DATA BELOW ▸
Segment Open

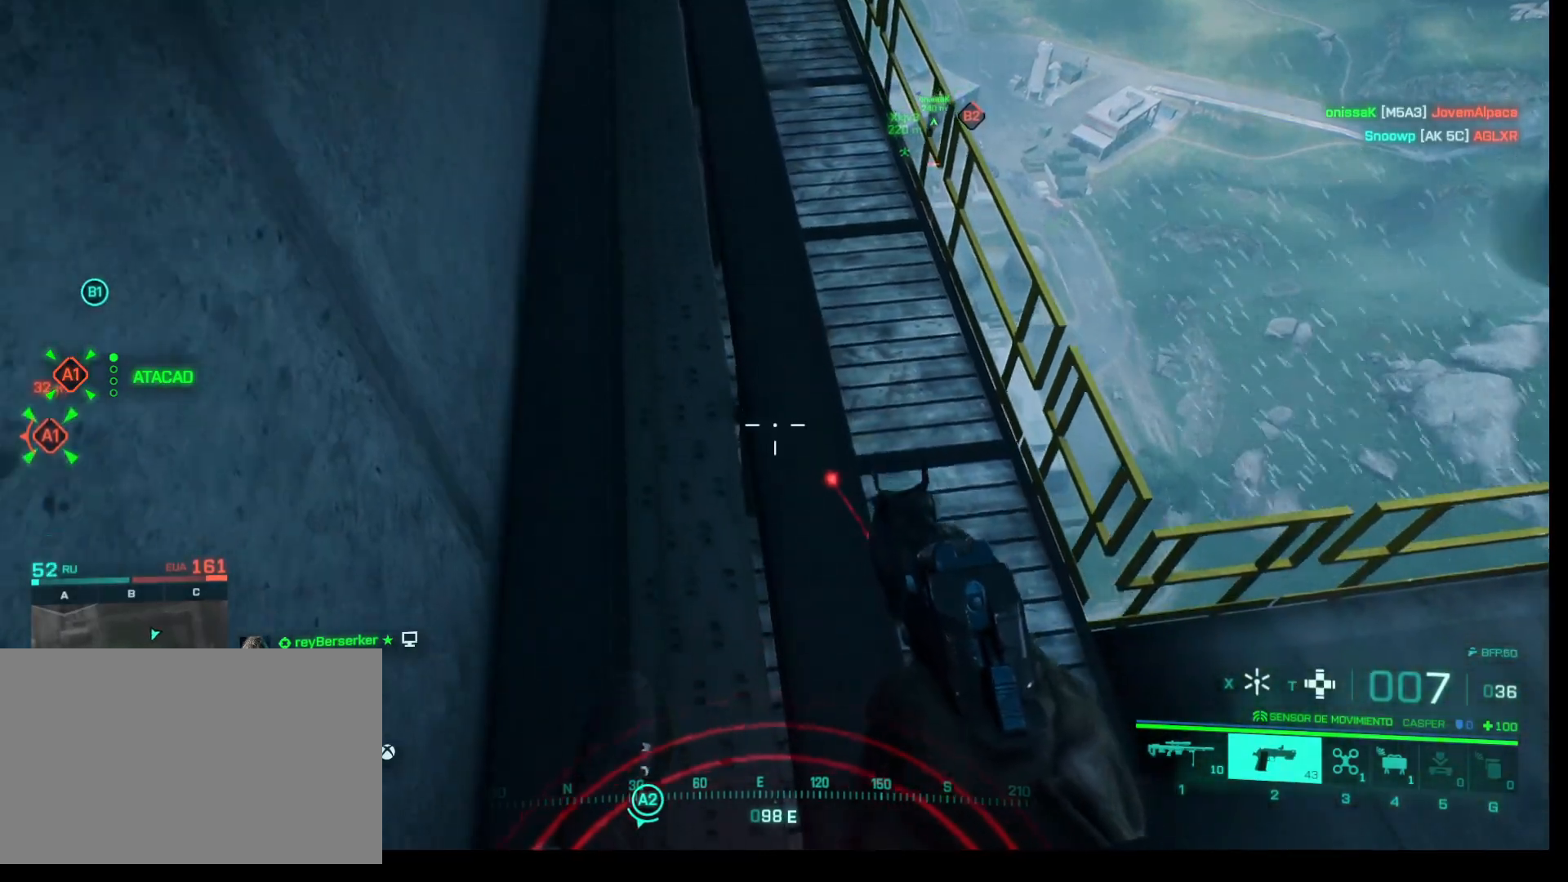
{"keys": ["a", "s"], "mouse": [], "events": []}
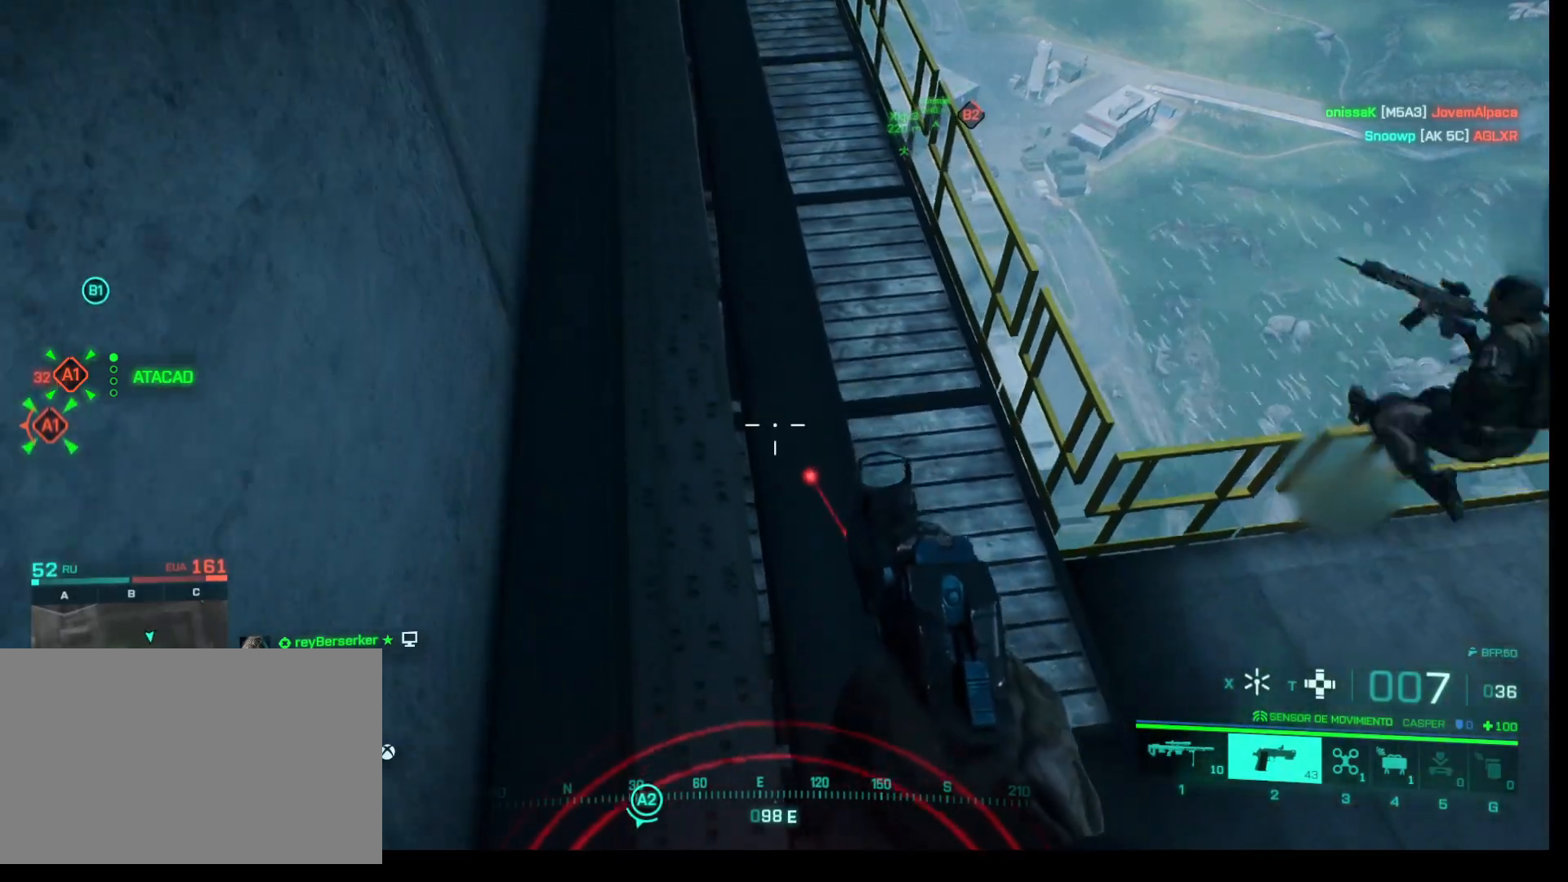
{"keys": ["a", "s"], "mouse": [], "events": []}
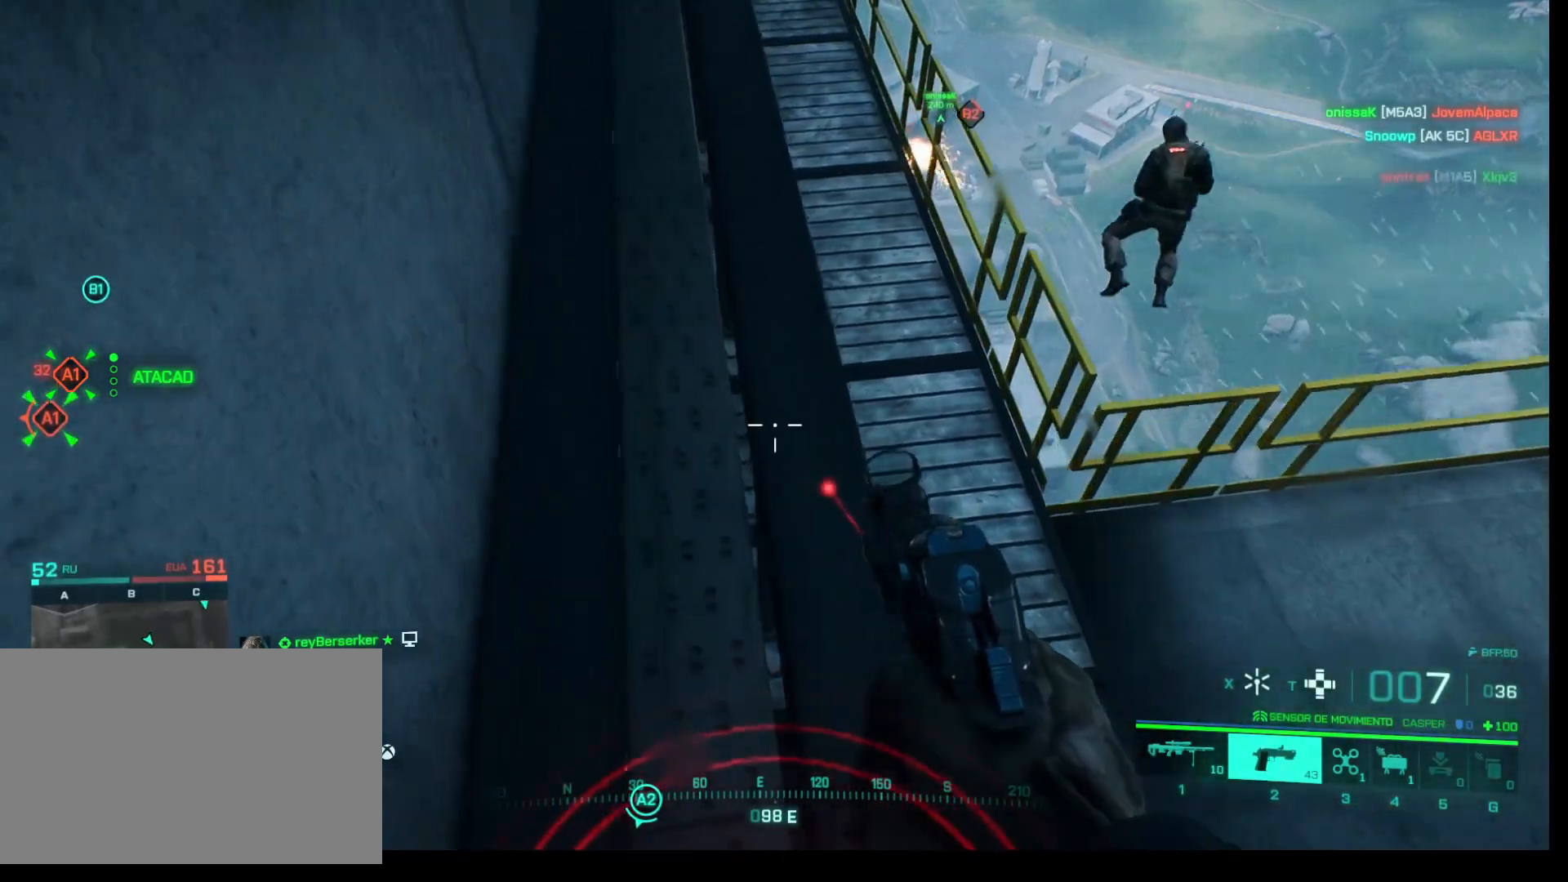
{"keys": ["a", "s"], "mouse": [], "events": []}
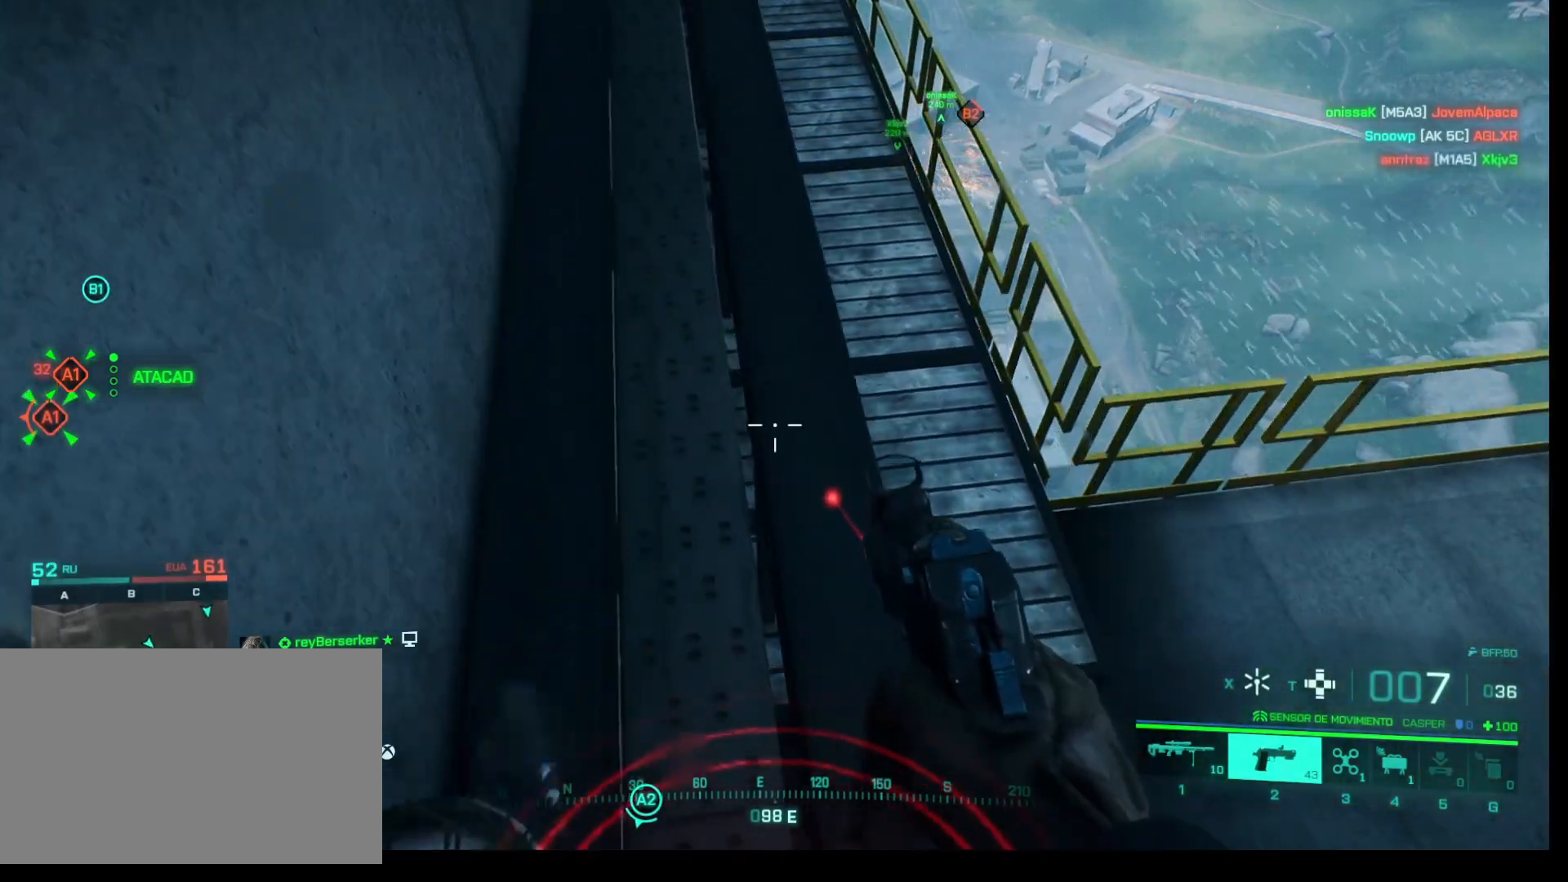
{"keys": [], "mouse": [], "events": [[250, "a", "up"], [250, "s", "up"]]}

Segment Closed

EXERCISE ▸ Hand back every line of the material, exactly, without the pictures.

SOLUTION FOR THIS TASK ▸
{"keys": ["a", "s"], "mouse": [], "events": []}
{"keys": ["a", "s"], "mouse": [], "events": []}
{"keys": ["a", "s"], "mouse": [], "events": []}
{"keys": [], "mouse": [], "events": [[250, "a", "up"], [250, "s", "up"]]}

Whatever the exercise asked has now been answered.